Instruction:
Below are the entries; return every line among them that holds the word "конечностей".

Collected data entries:
═══

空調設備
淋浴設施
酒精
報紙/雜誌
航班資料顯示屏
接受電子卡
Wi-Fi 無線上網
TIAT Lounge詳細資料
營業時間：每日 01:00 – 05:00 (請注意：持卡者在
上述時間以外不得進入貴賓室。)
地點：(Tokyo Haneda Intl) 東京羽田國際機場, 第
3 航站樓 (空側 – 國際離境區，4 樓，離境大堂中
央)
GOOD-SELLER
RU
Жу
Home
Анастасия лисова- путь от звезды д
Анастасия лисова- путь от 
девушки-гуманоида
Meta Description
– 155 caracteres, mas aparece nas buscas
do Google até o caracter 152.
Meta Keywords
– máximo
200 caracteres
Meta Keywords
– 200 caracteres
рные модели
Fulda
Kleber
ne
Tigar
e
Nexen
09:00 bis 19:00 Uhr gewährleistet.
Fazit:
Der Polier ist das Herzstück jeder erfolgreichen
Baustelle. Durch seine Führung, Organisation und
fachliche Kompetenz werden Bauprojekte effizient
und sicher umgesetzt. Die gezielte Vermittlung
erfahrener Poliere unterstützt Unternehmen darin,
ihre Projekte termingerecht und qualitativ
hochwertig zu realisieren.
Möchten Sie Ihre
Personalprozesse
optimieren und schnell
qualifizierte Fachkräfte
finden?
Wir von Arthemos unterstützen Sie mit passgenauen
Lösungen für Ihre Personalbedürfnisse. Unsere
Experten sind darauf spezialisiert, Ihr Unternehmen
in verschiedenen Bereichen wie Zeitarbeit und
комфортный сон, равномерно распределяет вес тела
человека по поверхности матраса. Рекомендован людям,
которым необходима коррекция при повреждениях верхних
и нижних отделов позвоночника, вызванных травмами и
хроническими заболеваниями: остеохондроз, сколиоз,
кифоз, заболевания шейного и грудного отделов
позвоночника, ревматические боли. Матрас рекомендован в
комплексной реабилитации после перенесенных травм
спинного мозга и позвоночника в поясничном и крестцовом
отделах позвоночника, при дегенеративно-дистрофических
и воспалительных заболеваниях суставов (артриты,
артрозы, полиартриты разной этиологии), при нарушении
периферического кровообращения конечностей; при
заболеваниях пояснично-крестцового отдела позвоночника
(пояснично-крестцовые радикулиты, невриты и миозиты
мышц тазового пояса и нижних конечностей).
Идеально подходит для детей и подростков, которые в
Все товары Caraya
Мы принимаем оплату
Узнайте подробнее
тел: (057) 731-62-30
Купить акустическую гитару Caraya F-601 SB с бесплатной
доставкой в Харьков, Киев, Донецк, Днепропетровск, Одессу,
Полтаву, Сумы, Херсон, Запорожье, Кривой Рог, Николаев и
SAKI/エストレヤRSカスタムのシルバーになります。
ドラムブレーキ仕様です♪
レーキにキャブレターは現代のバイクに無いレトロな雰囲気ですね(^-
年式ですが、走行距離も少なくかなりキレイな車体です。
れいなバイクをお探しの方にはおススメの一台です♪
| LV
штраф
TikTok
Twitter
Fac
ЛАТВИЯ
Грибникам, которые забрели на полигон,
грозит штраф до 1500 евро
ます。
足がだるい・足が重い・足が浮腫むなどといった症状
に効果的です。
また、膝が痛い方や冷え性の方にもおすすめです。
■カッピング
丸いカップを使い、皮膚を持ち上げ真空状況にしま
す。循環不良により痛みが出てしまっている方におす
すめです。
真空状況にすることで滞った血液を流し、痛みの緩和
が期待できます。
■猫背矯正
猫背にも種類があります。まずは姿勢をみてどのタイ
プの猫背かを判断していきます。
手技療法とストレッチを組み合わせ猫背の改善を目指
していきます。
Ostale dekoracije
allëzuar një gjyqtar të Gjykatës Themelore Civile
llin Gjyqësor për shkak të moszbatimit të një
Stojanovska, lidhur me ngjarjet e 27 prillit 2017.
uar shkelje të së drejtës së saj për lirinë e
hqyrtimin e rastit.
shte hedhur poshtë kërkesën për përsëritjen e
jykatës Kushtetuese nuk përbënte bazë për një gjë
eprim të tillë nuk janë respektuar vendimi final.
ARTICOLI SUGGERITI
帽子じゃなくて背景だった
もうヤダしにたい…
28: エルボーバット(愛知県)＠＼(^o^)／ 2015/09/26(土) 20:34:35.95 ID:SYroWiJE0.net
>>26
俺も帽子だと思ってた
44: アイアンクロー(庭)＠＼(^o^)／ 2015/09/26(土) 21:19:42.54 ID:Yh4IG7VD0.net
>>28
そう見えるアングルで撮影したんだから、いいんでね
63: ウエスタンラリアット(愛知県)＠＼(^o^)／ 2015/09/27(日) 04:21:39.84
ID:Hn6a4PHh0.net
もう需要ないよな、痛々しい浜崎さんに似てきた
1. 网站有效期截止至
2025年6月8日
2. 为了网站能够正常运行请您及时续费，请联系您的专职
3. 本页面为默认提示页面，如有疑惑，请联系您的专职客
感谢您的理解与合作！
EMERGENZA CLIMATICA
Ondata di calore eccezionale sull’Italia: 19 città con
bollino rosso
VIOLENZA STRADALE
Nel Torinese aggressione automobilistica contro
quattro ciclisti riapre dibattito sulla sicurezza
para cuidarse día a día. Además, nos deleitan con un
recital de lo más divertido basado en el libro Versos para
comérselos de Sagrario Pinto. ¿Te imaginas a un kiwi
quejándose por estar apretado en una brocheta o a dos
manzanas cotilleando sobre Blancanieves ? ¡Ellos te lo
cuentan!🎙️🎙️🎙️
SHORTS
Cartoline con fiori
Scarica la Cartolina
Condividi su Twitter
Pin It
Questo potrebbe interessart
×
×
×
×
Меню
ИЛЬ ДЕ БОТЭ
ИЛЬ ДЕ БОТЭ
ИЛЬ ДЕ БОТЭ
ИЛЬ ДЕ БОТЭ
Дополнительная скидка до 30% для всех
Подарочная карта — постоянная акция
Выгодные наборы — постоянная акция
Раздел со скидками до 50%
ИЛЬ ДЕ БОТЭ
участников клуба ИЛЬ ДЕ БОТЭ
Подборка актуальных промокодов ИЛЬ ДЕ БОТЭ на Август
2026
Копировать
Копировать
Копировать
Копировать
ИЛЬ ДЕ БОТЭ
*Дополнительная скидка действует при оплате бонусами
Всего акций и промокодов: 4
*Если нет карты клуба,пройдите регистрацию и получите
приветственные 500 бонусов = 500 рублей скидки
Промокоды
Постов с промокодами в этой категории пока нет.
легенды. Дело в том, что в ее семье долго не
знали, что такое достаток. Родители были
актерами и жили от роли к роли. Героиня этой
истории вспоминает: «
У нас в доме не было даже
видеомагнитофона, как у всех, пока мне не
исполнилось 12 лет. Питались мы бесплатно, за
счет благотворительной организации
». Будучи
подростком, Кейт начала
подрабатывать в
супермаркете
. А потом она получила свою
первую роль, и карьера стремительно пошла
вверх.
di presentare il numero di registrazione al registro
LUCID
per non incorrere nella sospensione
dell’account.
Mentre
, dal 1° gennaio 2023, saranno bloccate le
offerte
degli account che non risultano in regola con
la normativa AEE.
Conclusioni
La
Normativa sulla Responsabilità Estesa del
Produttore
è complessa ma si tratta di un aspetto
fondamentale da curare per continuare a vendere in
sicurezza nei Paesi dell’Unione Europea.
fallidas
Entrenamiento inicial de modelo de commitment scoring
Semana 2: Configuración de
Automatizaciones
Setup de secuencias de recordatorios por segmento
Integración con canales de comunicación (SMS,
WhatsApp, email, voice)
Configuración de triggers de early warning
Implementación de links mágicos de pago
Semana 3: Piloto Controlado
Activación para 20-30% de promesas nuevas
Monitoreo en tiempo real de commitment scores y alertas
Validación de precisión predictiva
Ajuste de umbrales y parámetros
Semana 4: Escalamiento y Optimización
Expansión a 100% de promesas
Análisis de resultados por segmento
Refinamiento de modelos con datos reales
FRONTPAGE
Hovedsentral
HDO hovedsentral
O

═══

Solved exercise:
периферического кровообращения конечностей; при
мышц тазового пояса и нижних конечностей).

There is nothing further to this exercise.